Please repeat all of the lines that follow, exactly as written.

** Start Entries shown **

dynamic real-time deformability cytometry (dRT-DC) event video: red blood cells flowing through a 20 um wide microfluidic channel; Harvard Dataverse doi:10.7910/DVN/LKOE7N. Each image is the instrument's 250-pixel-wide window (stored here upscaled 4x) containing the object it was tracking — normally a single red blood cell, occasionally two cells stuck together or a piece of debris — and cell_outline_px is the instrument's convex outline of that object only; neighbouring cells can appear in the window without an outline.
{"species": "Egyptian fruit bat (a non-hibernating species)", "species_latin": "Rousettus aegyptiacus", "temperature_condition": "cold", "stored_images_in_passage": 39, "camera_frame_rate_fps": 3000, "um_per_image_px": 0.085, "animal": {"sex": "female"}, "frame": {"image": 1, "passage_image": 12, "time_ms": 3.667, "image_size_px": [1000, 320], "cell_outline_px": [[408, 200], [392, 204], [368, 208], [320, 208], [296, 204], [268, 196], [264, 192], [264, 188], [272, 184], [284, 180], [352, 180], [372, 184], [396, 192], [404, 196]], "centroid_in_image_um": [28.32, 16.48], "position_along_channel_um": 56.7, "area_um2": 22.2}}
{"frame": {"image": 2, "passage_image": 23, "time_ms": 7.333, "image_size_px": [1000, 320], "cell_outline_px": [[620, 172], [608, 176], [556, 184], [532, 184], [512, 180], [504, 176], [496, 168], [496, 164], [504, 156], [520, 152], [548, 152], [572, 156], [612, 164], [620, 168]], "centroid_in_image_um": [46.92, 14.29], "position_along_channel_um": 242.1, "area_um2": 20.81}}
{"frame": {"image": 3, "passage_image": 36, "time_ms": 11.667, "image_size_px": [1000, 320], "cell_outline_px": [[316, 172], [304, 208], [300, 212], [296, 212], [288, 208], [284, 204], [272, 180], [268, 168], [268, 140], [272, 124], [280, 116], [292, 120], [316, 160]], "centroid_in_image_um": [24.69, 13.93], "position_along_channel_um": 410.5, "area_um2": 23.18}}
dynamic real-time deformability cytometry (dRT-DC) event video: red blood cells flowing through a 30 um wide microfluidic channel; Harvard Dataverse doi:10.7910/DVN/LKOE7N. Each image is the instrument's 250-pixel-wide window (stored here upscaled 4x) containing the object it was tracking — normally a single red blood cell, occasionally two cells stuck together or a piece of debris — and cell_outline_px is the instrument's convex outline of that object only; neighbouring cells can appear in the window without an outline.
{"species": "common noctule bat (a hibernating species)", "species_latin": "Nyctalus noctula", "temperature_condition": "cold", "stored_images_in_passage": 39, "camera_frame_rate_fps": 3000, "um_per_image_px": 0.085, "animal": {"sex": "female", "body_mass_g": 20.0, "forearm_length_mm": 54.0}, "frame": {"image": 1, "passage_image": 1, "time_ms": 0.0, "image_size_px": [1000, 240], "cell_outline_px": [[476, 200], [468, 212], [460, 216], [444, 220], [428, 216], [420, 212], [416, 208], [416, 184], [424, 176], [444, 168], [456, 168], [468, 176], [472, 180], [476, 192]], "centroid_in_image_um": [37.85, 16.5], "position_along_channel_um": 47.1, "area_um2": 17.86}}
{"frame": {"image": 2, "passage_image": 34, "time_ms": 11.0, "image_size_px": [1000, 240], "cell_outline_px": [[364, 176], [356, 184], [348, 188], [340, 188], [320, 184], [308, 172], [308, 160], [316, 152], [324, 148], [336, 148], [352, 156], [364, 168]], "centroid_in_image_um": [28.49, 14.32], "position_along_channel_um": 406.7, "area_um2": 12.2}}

** End Entries shown **

> [Answer]
dynamic real-time deformability cytometry (dRT-DC) event video: red blood cells flowing through a 20 um wide microfluidic channel; Harvard Dataverse doi:10.7910/DVN/LKOE7N. Each image is the instrument's 250-pixel-wide window (stored here upscaled 4x) containing the object it was tracking — normally a single red blood cell, occasionally two cells stuck together or a piece of debris — and cell_outline_px is the instrument's convex outline of that object only; neighbouring cells can appear in the window without an outline.
{"species": "Egyptian fruit bat (a non-hibernating species)", "species_latin": "Rousettus aegyptiacus", "temperature_condition": "cold", "stored_images_in_passage": 39, "camera_frame_rate_fps": 3000, "um_per_image_px": 0.085, "animal": {"sex": "female"}, "frame": {"image": 1, "passage_image": 12, "time_ms": 3.667, "image_size_px": [1000, 320], "cell_outline_px": [[408, 200], [392, 204], [368, 208], [320, 208], [296, 204], [268, 196], [264, 192], [264, 188], [272, 184], [284, 180], [352, 180], [372, 184], [396, 192], [404, 196]], "centroid_in_image_um": [28.32, 16.48], "position_along_channel_um": 56.7, "area_um2": 22.2}}
{"frame": {"image": 2, "passage_image": 23, "time_ms": 7.333, "image_size_px": [1000, 320], "cell_outline_px": [[620, 172], [608, 176], [556, 184], [532, 184], [512, 180], [504, 176], [496, 168], [496, 164], [504, 156], [520, 152], [548, 152], [572, 156], [612, 164], [620, 168]], "centroid_in_image_um": [46.92, 14.29], "position_along_channel_um": 242.1, "area_um2": 20.81}}
{"frame": {"image": 3, "passage_image": 36, "time_ms": 11.667, "image_size_px": [1000, 320], "cell_outline_px": [[316, 172], [304, 208], [300, 212], [296, 212], [288, 208], [284, 204], [272, 180], [268, 168], [268, 140], [272, 124], [280, 116], [292, 120], [316, 160]], "centroid_in_image_um": [24.69, 13.93], "position_along_channel_um": 410.5, "area_um2": 23.18}}
dynamic real-time deformability cytometry (dRT-DC) event video: red blood cells flowing through a 30 um wide microfluidic channel; Harvard Dataverse doi:10.7910/DVN/LKOE7N. Each image is the instrument's 250-pixel-wide window (stored here upscaled 4x) containing the object it was tracking — normally a single red blood cell, occasionally two cells stuck together or a piece of debris — and cell_outline_px is the instrument's convex outline of that object only; neighbouring cells can appear in the window without an outline.
{"species": "common noctule bat (a hibernating species)", "species_latin": "Nyctalus noctula", "temperature_condition": "cold", "stored_images_in_passage": 39, "camera_frame_rate_fps": 3000, "um_per_image_px": 0.085, "animal": {"sex": "female", "body_mass_g": 20.0, "forearm_length_mm": 54.0}, "frame": {"image": 1, "passage_image": 1, "time_ms": 0.0, "image_size_px": [1000, 240], "cell_outline_px": [[476, 200], [468, 212], [460, 216], [444, 220], [428, 216], [420, 212], [416, 208], [416, 184], [424, 176], [444, 168], [456, 168], [468, 176], [472, 180], [476, 192]], "centroid_in_image_um": [37.85, 16.5], "position_along_channel_um": 47.1, "area_um2": 17.86}}
{"frame": {"image": 2, "passage_image": 34, "time_ms": 11.0, "image_size_px": [1000, 240], "cell_outline_px": [[364, 176], [356, 184], [348, 188], [340, 188], [320, 184], [308, 172], [308, 160], [316, 152], [324, 148], [336, 148], [352, 156], [364, 168]], "centroid_in_image_um": [28.49, 14.32], "position_along_channel_um": 406.7, "area_um2": 12.2}}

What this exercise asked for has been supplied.